Her tiny body, only seven years old, was barely recognizable, harvested for any usable organ and appendage.

He’d left her behind to keep her from harm, thinking that she’d be safe in the playhouse. But he’d known her odds. Three out of five. She had been consistent, at least.

His fault.

He went to the loose floorboard, pried it up, and removed one rifle and one box of shells. He carefully loaded it, and placed it in the wagon.

He only needed the one this time.

He pulled the wagon out the door, leaving his sister’s toys behind.

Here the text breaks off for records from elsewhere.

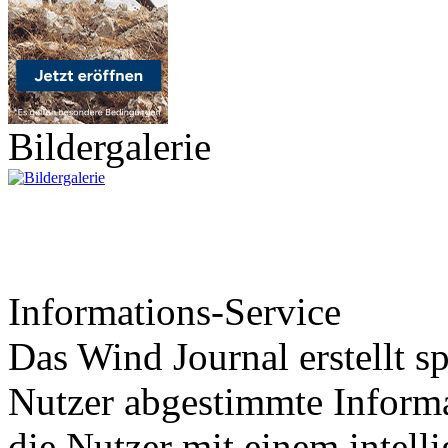
Bildergalerie
Informations-Service
Das Wind Journal erstellt sp
Nutzer abgestimmte Informa
die Nutzer mit einem intell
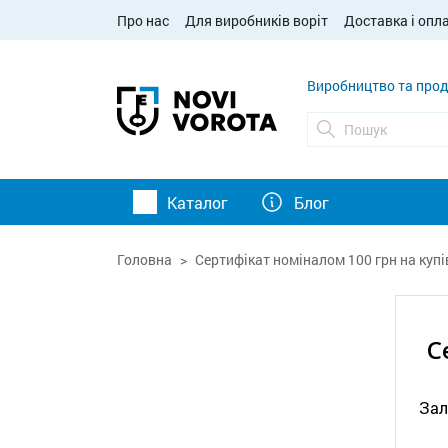
Про нас
Для виробників воріт
Доставка і опл
Виробництво та прод
Каталог
Блог
Головна
Сертифікат номіналом 100 грн на купі
С
Зал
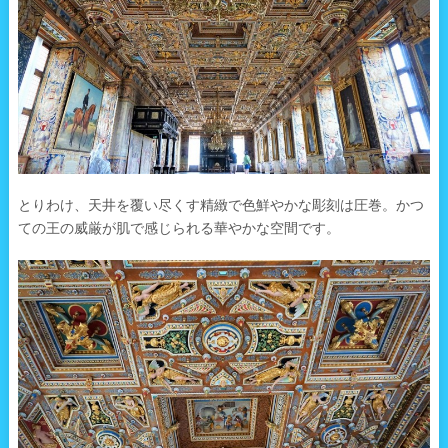
とりわけ、天井を覆い尽くす精緻で色鮮やかな彫刻は圧巻。かつ
ての王の威厳が肌で感じられる華やかな空間です。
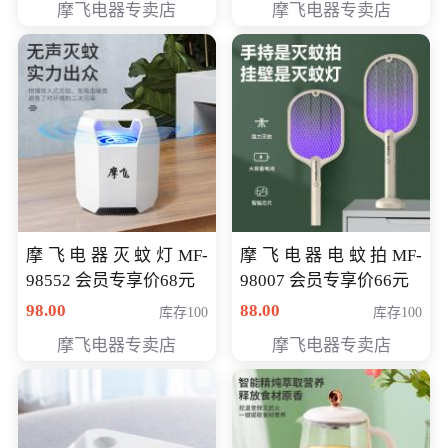
摩飞电器专卖店
摩飞电器专卖店
摩飞电器灭蚊灯MF-
摩飞电器电蚊拍MF-
98552 会员专享价68元
98007 会员专享价66元
98.00
88.00
库存100
库存100
摩飞电器专卖店
摩飞电器专卖店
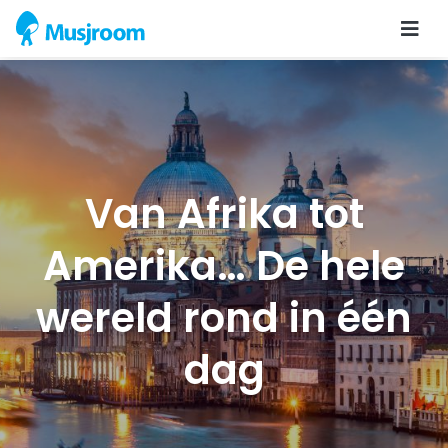
Van Afrika tot
Amerika… De hele
wereld rond in één
dag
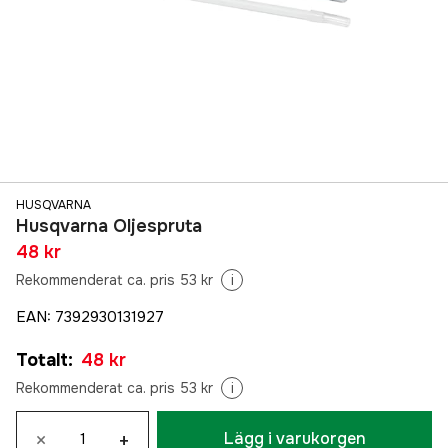
HUSQVARNA
Husqvarna Oljespruta
48 kr
Rekommenderat ca. pris 53 kr
i
EAN
:
7392930131927
Totalt
:
48 kr
Rekommenderat ca. pris 53 kr
i
×
+
Lägg i varukorgen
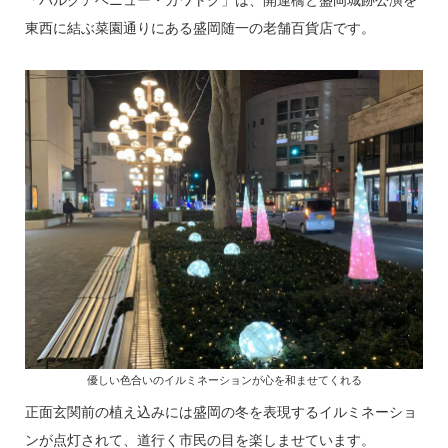
「パルクアベニュー・カワトク」は、開運橋と盛岡城跡公演を
東西に結ぶ菜園通りにある盛岡随一の老舗百貨店です。
優しい色合いのイルミネーションが心を和ませてくれる
正面玄関前の植え込みには盛岡の冬を表現するイルミネーショ
ンが点灯されて、道行く市民の目を楽しませています。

Sara is a Kansas-grown author of the fantasy and horror persuasions. She is convinced that fantastical things are waiting for her just around the corner, and until she finds the right corner, she writes about those things instead.

3 Comments

  • You cannot see my horrified flailing, but trust me — there is horrified flailing. One line — Her tiny body, only seven years old, was barely recognizable, harvested for any usable organ and appendage. — says approximately six million things about the world you built that just make my whole brain go nooooooooooo T_T.

    Really well done.

  • Thank you, Ashley! I’m so glad I was able to give you such a deep impression of the world with that line. The world in this story grew so huge for just under 1000 words that I wasn’t sure I’d be able to capture it at all.

  • Ted Boone says:

    Three out of five. Wow, great foreshadowing on this one. Only 1000 words, and you still manage to punish the MC for a poor judgement call made in the intro paragraphs. Good stuff.